#### GOAL OF THE EXERCISE:
Reproduce the Windows boot repair post word for word, between "My config was" and "find any problem)", inclusive.

#### PASSAGE TO READ:
################

It's been eight hours now that I try fixing my windows system. After I uninstalled ubuntu, and moved the windows seven partition to fill the space freed by the operation, I tried to fix the Windows 7 boot process by running

bootrec /fixmbr
bootrec /fixboot
bottrec /rebuildbcd

My config was detected and everything, but then I got a black screen when booting, with nothing but a blinking cursor.

Basically, I've tried everything I had known to work in such situations:

  • Startup repair (didn't work, didn't find any problem)
  • all bootrec options
  • bootsect /nt60 C: bootsect /nt60 C: /mbr, and bootsect /nt60 ALL
  • Removed the bcd file and recreated it

Here is what I noticed : removeing the bootmgr file didn't trigger any subsequent bug. I guess the loader is not even loading up to this point.

What can I do? I'm quite desperate, and I really wish not to reinstall the system... Is there a way to repare the full boot process?

Thanks!

################

#### RECORDED DATA:
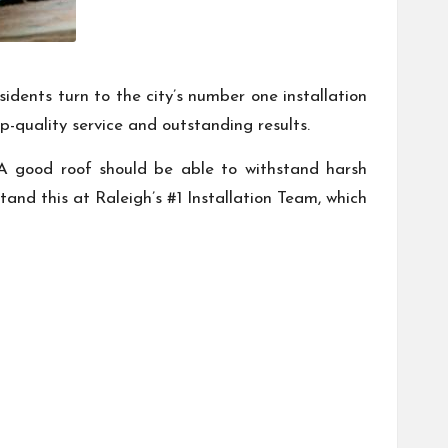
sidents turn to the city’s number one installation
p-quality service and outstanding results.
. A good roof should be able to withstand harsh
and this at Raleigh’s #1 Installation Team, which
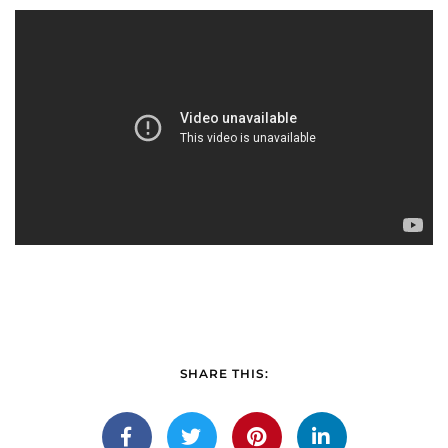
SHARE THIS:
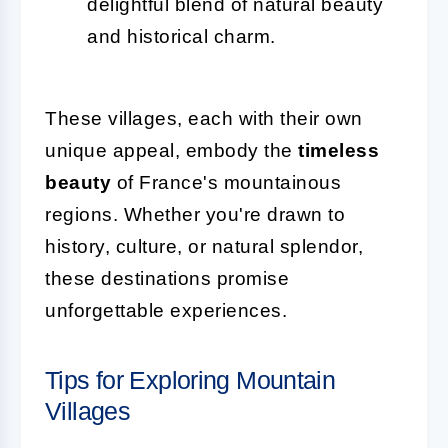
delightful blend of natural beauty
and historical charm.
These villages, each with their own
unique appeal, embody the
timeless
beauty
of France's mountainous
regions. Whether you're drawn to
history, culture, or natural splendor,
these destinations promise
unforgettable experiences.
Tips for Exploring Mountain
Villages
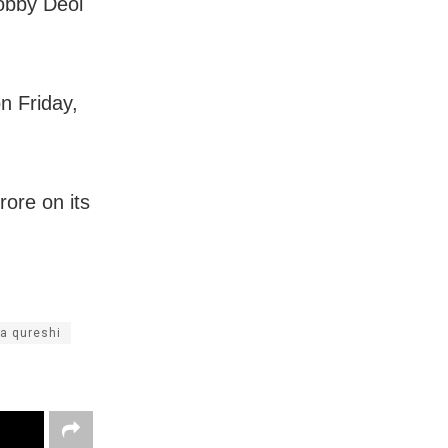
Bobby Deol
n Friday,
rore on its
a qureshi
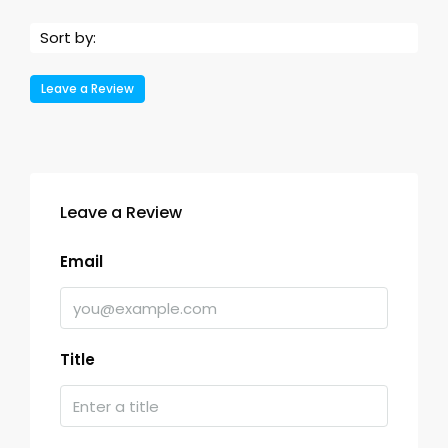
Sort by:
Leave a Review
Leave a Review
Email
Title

################

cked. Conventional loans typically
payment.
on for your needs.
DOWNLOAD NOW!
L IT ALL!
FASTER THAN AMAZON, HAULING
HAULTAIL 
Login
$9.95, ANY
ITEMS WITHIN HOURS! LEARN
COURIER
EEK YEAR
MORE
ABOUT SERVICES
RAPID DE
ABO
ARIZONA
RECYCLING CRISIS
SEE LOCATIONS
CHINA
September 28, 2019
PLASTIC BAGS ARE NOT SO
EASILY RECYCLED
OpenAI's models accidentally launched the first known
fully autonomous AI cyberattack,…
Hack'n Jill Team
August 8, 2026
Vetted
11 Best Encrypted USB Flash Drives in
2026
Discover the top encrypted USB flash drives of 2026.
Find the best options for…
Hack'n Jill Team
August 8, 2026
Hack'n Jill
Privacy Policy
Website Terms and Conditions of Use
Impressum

################

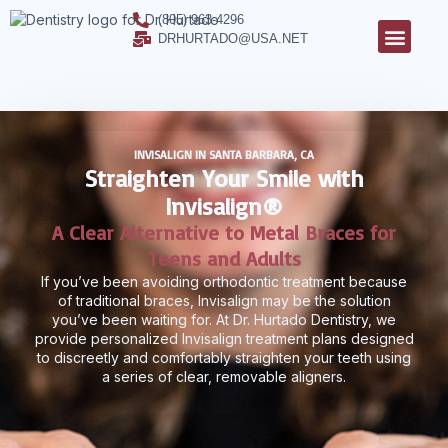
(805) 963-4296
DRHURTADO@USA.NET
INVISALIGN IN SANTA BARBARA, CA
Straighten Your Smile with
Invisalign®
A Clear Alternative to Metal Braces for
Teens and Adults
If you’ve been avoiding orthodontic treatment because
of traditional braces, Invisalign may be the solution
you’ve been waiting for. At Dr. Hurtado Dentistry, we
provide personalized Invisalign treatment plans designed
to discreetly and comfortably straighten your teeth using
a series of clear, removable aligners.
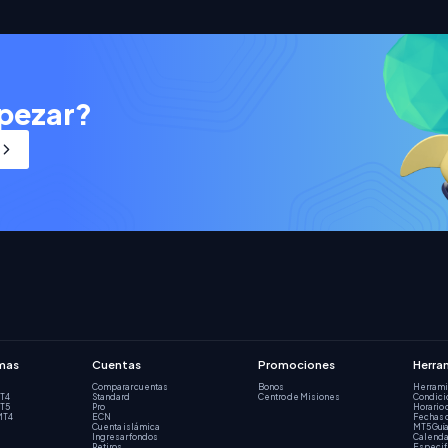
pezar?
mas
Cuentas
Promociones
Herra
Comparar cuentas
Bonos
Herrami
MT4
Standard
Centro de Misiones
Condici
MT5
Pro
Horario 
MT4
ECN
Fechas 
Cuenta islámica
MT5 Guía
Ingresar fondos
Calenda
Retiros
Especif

################

#### RESPONSE BOX:
My config was detected and everything, but then I got a black screen when booting, with nothing but a blinking cursor.

Basically, I've tried everything I had known to work in such situations:

  • Startup repair (didn't work, didn't find any problem)